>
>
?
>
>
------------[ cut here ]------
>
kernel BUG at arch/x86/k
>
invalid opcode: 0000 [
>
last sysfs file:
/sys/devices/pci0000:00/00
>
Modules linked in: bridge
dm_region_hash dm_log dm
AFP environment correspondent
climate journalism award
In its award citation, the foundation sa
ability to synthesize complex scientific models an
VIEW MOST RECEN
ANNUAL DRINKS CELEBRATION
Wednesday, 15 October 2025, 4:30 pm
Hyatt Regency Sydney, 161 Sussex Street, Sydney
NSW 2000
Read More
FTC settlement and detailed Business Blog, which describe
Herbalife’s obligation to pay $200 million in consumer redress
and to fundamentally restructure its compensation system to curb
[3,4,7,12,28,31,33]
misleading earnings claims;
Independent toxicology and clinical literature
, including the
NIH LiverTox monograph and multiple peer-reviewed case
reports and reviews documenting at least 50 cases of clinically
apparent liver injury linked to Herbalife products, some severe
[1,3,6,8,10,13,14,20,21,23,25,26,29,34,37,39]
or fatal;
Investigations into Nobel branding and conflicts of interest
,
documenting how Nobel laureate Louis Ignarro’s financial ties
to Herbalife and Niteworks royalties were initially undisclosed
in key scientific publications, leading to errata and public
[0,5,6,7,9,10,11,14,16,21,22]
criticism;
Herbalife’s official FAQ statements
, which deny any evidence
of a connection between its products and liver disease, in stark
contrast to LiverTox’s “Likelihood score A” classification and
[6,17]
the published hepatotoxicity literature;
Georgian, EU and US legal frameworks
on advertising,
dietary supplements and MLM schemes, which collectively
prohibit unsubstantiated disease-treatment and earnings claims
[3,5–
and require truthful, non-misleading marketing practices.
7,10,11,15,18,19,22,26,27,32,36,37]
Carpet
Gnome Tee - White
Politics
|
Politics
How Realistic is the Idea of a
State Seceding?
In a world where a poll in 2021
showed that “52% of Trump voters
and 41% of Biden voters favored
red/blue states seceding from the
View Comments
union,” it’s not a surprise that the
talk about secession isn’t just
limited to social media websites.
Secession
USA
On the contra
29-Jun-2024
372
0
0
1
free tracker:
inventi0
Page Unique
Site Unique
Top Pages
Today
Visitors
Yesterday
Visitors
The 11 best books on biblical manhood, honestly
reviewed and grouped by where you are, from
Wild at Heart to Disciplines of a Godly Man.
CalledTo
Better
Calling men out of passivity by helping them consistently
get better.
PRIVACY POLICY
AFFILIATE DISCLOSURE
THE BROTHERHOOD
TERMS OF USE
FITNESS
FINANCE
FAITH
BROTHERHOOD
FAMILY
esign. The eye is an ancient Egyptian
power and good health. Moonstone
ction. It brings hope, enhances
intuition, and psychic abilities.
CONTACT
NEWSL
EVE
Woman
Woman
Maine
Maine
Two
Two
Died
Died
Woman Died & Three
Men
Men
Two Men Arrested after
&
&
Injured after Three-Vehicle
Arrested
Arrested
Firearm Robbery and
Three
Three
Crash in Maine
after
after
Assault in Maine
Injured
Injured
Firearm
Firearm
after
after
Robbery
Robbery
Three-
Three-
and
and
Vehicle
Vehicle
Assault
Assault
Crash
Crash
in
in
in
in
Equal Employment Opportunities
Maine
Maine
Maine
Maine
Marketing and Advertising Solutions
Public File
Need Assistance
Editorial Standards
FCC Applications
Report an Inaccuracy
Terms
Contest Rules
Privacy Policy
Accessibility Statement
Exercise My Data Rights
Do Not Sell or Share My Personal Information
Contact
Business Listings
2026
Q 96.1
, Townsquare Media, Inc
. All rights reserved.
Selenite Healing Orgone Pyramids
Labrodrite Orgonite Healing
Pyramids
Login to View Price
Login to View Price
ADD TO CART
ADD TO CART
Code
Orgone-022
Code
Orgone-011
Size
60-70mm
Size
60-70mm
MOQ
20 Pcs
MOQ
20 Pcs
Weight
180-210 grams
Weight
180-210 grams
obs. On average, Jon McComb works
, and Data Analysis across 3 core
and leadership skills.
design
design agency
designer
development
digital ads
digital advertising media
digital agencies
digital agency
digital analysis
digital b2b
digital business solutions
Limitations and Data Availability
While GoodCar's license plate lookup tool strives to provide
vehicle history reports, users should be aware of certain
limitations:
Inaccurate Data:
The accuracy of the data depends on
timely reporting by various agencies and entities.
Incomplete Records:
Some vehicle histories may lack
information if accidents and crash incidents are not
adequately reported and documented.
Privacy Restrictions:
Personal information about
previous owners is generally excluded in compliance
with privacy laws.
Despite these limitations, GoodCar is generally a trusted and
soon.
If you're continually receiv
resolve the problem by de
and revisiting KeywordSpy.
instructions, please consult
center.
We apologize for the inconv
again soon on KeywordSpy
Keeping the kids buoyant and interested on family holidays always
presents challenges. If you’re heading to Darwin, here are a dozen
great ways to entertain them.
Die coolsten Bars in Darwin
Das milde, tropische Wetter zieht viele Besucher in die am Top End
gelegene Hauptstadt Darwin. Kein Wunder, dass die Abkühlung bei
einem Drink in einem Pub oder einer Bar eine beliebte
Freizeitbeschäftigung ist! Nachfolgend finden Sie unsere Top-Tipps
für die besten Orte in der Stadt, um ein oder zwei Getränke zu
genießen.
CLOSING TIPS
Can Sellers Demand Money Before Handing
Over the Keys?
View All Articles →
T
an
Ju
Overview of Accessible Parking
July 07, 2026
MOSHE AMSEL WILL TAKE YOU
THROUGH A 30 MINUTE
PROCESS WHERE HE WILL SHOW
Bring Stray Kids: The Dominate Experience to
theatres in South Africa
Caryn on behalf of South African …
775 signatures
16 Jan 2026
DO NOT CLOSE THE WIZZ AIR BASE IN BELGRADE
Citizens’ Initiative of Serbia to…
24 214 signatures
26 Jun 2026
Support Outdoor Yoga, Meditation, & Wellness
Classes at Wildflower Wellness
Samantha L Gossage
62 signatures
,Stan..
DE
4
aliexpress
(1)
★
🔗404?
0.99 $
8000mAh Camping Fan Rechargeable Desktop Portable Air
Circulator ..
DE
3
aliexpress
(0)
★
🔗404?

*****

→ The problem:
Retype the records above exactly.

→ Result of the exercise:
>
>
?
>
>
------------[ cut here ]------
>
kernel BUG at arch/x86/k
>
invalid opcode: 0000 [
>
last sysfs file:
/sys/devices/pci0000:00/00
>
Modules linked in: bridge
dm_region_hash dm_log dm
AFP environment correspondent
climate journalism award
In its award citation, the foundation sa
ability to synthesize complex scientific models an
VIEW MOST RECEN
ANNUAL DRINKS CELEBRATION
Wednesday, 15 October 2025, 4:30 pm
Hyatt Regency Sydney, 161 Sussex Street, Sydney
NSW 2000
Read More
FTC settlement and detailed Business Blog, which describe
Herbalife’s obligation to pay $200 million in consumer redress
and to fundamentally restructure its compensation system to curb
[3,4,7,12,28,31,33]
misleading earnings claims;
Independent toxicology and clinical literature
, including the
NIH LiverTox monograph and multiple peer-reviewed case
reports and reviews documenting at least 50 cases of clinically
apparent liver injury linked to Herbalife products, some severe
[1,3,6,8,10,13,14,20,21,23,25,26,29,34,37,39]
or fatal;
Investigations into Nobel branding and conflicts of interest
,
documenting how Nobel laureate Louis Ignarro’s financial ties
to Herbalife and Niteworks royalties were initially undisclosed
in key scientific publications, leading to errata and public
[0,5,6,7,9,10,11,14,16,21,22]
criticism;
Herbalife’s official FAQ statements
, which deny any evidence
of a connection between its products and liver disease, in stark
contrast to LiverTox’s “Likelihood score A” classification and
[6,17]
the published hepatotoxicity literature;
Georgian, EU and US legal frameworks
on advertising,
dietary supplements and MLM schemes, which collectively
prohibit unsubstantiated disease-treatment and earnings claims
[3,5–
and require truthful, non-misleading marketing practices.
7,10,11,15,18,19,22,26,27,32,36,37]
Carpet
Gnome Tee - White
Politics
|
Politics
How Realistic is the Idea of a
State Seceding?
In a world where a poll in 2021
showed that “52% of Trump voters
and 41% of Biden voters favored
red/blue states seceding from the
View Comments
union,” it’s not a surprise that the
talk about secession isn’t just
limited to social media websites.
Secession
USA
On the contra
29-Jun-2024
372
0
0
1
free tracker:
inventi0
Page Unique
Site Unique
Top Pages
Today
Visitors
Yesterday
Visitors
The 11 best books on biblical manhood, honestly
reviewed and grouped by where you are, from
Wild at Heart to Disciplines of a Godly Man.
CalledTo
Better
Calling men out of passivity by helping them consistently
get better.
PRIVACY POLICY
AFFILIATE DISCLOSURE
THE BROTHERHOOD
TERMS OF USE
FITNESS
FINANCE
FAITH
BROTHERHOOD
FAMILY
esign. The eye is an ancient Egyptian
power and good health. Moonstone
ction. It brings hope, enhances
intuition, and psychic abilities.
CONTACT
NEWSL
EVE
Woman
Woman
Maine
Maine
Two
Two
Died
Died
Woman Died & Three
Men
Men
Two Men Arrested after
&
&
Injured after Three-Vehicle
Arrested
Arrested
Firearm Robbery and
Three
Three
Crash in Maine
after
after
Assault in Maine
Injured
Injured
Firearm
Firearm
after
after
Robbery
Robbery
Three-
Three-
and
and
Vehicle
Vehicle
Assault
Assault
Crash
Crash
in
in
in
in
Equal Employment Opportunities
Maine
Maine
Maine
Maine
Marketing and Advertising Solutions
Public File
Need Assistance
Editorial Standards
FCC Applications
Report an Inaccuracy
Terms
Contest Rules
Privacy Policy
Accessibility Statement
Exercise My Data Rights
Do Not Sell or Share My Personal Information
Contact
Business Listings
2026
Q 96.1
, Townsquare Media, Inc
. All rights reserved.
Selenite Healing Orgone Pyramids
Labrodrite Orgonite Healing
Pyramids
Login to View Price
Login to View Price
ADD TO CART
ADD TO CART
Code
Orgone-022
Code
Orgone-011
Size
60-70mm
Size
60-70mm
MOQ
20 Pcs
MOQ
20 Pcs
Weight
180-210 grams
Weight
180-210 grams
obs. On average, Jon McComb works
, and Data Analysis across 3 core
and leadership skills.
design
design agency
designer
development
digital ads
digital advertising media
digital agencies
digital agency
digital analysis
digital b2b
digital business solutions
Limitations and Data Availability
While GoodCar's license plate lookup tool strives to provide
vehicle history reports, users should be aware of certain
limitations:
Inaccurate Data:
The accuracy of the data depends on
timely reporting by various agencies and entities.
Incomplete Records:
Some vehicle histories may lack
information if accidents and crash incidents are not
adequately reported and documented.
Privacy Restrictions:
Personal information about
previous owners is generally excluded in compliance
with privacy laws.
Despite these limitations, GoodCar is generally a trusted and
soon.
If you're continually receiv
resolve the problem by de
and revisiting KeywordSpy.
instructions, please consult
center.
We apologize for the inconv
again soon on KeywordSpy
Keeping the kids buoyant and interested on family holidays always
presents challenges. If you’re heading to Darwin, here are a dozen
great ways to entertain them.
Die coolsten Bars in Darwin
Das milde, tropische Wetter zieht viele Besucher in die am Top End
gelegene Hauptstadt Darwin. Kein Wunder, dass die Abkühlung bei
einem Drink in einem Pub oder einer Bar eine beliebte
Freizeitbeschäftigung ist! Nachfolgend finden Sie unsere Top-Tipps
für die besten Orte in der Stadt, um ein oder zwei Getränke zu
genießen.
CLOSING TIPS
Can Sellers Demand Money Before Handing
Over the Keys?
View All Articles →
T
an
Ju
Overview of Accessible Parking
July 07, 2026
MOSHE AMSEL WILL TAKE YOU
THROUGH A 30 MINUTE
PROCESS WHERE HE WILL SHOW
Bring Stray Kids: The Dominate Experience to
theatres in South Africa
Caryn on behalf of South African …
775 signatures
16 Jan 2026
DO NOT CLOSE THE WIZZ AIR BASE IN BELGRADE
Citizens’ Initiative of Serbia to…
24 214 signatures
26 Jun 2026
Support Outdoor Yoga, Meditation, & Wellness
Classes at Wildflower Wellness
Samantha L Gossage
62 signatures
,Stan..
DE
4
aliexpress
(1)
★
🔗404?
0.99 $
8000mAh Camping Fan Rechargeable Desktop Portable Air
Circulator ..
DE
3
aliexpress
(0)
★
🔗404?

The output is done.